Closed ruairiquinn closed 6 years ago
You can disable strict mode to see all errors at once: quality.strict = false
. But, ofc, this will not fail the build.
From my experience, it's simpler (psychologically) to process issues at smaller portions compared to fixing everything at once. When you fix code, lines are shifted and some fixes implicitly fix other issues.. and so on.. I don't remember any case when I have a lot of issues and fix them at once, I always have to run tools again after some time. Also, many pmd and checkstyle checks are the same so there will be a lot of duplicate issues (and you will have to spent some time to understand duplication).
Technically it's possible to implement, but I don't see enough reasons to do it: if you want to see everything you can disable strictness and if you want to fix issues then "fix for each tool" approach is much better.

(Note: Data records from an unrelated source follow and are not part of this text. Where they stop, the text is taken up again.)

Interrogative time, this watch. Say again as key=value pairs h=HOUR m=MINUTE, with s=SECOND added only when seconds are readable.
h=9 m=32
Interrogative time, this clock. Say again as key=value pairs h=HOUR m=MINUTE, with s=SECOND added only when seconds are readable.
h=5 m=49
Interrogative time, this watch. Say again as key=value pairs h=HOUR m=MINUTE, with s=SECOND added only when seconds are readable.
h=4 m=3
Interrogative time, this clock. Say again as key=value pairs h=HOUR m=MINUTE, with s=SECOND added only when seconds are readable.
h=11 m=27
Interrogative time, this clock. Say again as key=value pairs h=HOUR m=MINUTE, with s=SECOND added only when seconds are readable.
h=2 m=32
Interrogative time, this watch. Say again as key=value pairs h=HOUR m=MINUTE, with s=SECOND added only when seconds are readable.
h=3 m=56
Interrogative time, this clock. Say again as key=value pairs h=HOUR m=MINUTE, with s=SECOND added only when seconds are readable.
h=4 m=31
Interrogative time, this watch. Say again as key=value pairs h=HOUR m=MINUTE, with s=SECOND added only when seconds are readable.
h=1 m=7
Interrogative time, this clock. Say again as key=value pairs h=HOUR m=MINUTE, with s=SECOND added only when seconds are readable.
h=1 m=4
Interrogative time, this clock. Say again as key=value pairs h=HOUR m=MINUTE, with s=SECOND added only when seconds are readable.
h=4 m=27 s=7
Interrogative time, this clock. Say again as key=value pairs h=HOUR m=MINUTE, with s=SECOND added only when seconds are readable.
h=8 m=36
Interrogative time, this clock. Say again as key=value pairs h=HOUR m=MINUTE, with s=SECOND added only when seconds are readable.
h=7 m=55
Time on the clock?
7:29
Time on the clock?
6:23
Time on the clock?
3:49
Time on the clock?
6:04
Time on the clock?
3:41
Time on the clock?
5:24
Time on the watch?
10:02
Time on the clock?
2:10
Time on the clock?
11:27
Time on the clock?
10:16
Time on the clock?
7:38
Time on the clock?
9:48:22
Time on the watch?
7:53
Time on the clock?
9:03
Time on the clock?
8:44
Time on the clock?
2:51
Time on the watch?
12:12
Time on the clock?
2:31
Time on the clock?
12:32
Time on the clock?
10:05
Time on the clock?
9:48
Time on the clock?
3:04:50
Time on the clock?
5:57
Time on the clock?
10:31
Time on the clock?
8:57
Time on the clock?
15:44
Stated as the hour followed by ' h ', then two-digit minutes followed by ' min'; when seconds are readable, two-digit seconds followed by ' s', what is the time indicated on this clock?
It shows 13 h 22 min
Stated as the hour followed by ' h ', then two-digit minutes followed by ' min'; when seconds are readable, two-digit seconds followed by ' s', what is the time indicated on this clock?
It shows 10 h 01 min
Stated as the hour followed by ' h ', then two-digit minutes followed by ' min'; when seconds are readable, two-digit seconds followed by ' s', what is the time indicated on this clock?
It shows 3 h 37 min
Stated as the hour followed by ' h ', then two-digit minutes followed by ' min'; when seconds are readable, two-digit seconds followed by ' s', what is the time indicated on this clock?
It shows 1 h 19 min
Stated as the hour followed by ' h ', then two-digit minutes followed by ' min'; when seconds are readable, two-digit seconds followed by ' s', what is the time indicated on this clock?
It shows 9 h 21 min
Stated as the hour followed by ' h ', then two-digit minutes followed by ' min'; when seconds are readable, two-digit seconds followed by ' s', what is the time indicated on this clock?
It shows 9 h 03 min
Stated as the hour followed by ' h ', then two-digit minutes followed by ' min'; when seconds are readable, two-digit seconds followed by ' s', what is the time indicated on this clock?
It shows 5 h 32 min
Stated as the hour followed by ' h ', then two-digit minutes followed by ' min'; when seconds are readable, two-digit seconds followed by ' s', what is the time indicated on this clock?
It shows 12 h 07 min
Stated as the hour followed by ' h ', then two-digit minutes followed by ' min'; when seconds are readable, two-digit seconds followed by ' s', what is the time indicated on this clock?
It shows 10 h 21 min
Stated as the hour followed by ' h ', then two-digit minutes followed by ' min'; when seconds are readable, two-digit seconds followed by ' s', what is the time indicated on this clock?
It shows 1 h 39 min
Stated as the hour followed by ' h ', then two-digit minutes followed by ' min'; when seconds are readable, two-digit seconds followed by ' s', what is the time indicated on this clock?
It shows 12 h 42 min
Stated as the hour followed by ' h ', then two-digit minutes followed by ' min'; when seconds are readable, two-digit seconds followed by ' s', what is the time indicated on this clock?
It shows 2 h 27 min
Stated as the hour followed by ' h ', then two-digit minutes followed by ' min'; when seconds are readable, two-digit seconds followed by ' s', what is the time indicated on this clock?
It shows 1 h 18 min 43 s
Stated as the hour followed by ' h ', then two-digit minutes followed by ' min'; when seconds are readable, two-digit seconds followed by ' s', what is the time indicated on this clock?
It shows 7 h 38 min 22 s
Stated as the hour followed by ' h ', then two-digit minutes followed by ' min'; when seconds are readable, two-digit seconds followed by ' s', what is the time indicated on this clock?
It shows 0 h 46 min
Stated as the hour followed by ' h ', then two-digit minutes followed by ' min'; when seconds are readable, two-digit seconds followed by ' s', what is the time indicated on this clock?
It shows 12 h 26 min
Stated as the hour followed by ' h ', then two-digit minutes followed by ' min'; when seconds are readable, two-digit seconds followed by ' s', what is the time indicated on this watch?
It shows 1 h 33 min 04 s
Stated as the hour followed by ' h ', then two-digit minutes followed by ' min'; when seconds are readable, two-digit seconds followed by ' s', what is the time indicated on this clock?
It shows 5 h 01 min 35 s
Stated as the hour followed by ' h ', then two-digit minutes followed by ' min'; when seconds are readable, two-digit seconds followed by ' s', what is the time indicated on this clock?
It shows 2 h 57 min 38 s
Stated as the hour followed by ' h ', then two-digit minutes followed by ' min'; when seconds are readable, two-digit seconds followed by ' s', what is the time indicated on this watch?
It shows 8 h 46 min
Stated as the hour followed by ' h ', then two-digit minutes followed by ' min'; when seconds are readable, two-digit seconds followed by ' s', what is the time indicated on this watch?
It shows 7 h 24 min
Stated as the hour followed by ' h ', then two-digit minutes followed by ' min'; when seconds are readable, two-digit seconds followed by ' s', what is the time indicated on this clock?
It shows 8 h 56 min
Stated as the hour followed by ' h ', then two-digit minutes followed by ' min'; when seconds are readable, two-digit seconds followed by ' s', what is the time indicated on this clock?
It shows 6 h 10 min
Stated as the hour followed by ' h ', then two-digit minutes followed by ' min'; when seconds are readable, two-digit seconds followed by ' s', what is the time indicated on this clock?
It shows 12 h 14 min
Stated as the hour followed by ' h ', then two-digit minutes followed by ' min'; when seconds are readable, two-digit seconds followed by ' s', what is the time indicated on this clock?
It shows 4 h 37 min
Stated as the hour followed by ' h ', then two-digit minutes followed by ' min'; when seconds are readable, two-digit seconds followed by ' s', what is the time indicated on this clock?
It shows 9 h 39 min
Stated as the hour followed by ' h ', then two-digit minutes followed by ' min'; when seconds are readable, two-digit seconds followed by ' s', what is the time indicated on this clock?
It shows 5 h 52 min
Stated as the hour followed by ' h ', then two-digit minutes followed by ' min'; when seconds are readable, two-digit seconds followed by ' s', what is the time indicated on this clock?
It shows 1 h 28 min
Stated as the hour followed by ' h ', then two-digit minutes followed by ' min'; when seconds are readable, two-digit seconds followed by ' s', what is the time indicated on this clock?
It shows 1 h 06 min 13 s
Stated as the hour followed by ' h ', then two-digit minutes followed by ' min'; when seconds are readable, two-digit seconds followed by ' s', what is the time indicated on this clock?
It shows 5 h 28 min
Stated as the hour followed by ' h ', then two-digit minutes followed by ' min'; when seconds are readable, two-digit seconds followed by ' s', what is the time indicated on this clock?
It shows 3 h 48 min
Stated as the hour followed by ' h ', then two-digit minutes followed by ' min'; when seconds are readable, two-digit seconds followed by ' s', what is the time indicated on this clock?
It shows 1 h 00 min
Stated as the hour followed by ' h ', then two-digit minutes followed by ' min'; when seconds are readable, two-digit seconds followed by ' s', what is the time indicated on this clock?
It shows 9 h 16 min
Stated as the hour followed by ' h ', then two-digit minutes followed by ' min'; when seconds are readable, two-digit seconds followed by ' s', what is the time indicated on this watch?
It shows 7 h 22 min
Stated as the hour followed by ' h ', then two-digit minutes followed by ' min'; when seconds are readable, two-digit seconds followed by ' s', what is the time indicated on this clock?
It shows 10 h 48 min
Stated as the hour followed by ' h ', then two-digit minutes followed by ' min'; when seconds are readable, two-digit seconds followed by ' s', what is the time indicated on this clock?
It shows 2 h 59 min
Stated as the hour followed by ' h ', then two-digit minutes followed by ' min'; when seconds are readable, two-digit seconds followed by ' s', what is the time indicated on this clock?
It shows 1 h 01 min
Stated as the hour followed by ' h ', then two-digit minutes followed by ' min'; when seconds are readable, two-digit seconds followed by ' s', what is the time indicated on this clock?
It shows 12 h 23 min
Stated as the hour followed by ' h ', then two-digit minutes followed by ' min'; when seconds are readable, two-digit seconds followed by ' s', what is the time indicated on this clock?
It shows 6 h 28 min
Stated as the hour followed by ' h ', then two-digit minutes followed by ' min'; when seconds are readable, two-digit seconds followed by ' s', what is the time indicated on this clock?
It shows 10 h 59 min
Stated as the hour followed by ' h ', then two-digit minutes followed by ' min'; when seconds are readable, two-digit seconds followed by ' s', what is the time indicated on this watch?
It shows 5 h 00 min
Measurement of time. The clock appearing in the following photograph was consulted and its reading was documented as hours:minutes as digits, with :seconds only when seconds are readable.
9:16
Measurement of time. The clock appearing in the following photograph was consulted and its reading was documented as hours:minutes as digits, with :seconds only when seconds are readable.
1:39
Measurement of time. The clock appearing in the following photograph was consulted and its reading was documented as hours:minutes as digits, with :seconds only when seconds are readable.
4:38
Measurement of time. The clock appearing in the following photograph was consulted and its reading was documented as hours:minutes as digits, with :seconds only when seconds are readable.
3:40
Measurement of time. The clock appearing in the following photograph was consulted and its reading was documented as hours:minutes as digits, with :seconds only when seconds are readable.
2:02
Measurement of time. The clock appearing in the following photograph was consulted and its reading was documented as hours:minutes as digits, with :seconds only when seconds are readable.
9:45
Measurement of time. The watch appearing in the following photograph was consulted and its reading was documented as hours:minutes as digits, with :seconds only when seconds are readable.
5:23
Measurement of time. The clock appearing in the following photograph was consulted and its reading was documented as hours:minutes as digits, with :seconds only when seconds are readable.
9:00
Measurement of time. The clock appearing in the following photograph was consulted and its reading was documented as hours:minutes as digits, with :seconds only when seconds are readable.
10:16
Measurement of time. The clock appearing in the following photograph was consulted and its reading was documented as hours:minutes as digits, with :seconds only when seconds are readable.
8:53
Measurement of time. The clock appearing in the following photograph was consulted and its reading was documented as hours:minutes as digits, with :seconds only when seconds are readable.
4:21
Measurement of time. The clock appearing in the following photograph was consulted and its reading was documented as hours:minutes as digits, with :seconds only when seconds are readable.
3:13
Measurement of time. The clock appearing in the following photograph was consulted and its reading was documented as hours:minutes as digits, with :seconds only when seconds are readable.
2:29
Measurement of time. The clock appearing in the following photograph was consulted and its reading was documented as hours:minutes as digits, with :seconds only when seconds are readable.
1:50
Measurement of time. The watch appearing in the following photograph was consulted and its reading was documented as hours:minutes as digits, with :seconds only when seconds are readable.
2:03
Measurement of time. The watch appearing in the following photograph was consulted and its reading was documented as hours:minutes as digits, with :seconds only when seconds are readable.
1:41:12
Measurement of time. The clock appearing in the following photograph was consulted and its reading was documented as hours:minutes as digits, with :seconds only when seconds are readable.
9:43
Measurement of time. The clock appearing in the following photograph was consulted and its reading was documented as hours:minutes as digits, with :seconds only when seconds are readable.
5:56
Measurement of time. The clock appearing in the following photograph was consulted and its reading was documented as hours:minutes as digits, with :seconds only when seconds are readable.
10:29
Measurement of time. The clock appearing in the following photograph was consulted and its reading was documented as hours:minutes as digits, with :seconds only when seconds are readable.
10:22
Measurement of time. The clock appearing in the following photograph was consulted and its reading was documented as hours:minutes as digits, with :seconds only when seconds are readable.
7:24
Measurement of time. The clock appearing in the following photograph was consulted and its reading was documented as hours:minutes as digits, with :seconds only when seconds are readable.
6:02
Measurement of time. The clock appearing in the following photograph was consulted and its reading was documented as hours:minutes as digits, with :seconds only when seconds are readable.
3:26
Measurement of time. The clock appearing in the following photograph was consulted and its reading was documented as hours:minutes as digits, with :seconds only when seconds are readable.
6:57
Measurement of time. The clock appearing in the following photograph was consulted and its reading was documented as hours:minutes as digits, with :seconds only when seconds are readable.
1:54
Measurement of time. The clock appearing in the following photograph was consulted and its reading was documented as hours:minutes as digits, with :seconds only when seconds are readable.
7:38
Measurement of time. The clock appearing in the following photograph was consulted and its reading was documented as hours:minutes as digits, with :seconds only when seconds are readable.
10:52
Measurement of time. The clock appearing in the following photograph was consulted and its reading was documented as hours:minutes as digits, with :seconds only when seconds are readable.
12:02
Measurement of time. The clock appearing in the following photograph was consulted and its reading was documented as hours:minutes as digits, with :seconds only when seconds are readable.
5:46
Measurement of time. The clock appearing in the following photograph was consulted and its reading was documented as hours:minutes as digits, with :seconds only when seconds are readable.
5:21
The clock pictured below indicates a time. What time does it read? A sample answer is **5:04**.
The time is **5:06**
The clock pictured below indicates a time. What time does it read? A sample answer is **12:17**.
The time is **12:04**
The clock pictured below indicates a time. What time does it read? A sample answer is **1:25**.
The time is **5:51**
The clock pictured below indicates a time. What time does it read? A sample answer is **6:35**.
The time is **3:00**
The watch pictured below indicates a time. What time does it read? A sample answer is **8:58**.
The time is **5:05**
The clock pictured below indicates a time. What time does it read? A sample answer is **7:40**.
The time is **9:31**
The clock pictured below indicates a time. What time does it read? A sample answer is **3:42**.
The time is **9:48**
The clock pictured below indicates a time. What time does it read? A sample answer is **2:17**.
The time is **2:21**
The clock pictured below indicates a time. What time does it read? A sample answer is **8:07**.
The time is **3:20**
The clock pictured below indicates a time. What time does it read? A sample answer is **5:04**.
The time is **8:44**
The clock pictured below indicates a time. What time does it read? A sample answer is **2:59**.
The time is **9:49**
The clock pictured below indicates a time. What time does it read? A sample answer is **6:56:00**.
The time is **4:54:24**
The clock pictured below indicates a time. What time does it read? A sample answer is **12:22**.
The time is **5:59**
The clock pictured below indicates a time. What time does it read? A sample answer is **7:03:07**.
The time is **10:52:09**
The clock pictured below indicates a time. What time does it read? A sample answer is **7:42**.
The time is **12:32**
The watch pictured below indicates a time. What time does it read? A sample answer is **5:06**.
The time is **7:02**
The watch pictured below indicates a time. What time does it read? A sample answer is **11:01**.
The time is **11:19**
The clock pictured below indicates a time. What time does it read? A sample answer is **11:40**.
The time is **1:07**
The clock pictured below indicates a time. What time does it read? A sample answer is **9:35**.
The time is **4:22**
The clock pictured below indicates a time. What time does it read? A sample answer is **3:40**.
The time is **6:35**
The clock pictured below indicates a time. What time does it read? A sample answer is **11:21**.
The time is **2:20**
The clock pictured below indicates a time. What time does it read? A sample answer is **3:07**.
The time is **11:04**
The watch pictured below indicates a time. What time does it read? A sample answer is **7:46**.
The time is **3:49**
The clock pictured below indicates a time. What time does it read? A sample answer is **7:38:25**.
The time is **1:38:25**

But your experience may be different then mine (depends on project), so please tell me if you see really good reasons for this feature.
Thanks for your quick response. The issue may be specific to how our project is configured. There are a number of other tasks (e.g. Jacoco, Spotless) which run before the quality task, so having it fail is quite expensive. I think passing a command-line argument to set quality.strict = false is a decent workaround to use locally (knowing it won't fail the build). Thanks.
Would it be possible to run all quality plugins and display the results at the end, so that all failures can be addressed in one attempt, rather than as each individual plugin fails?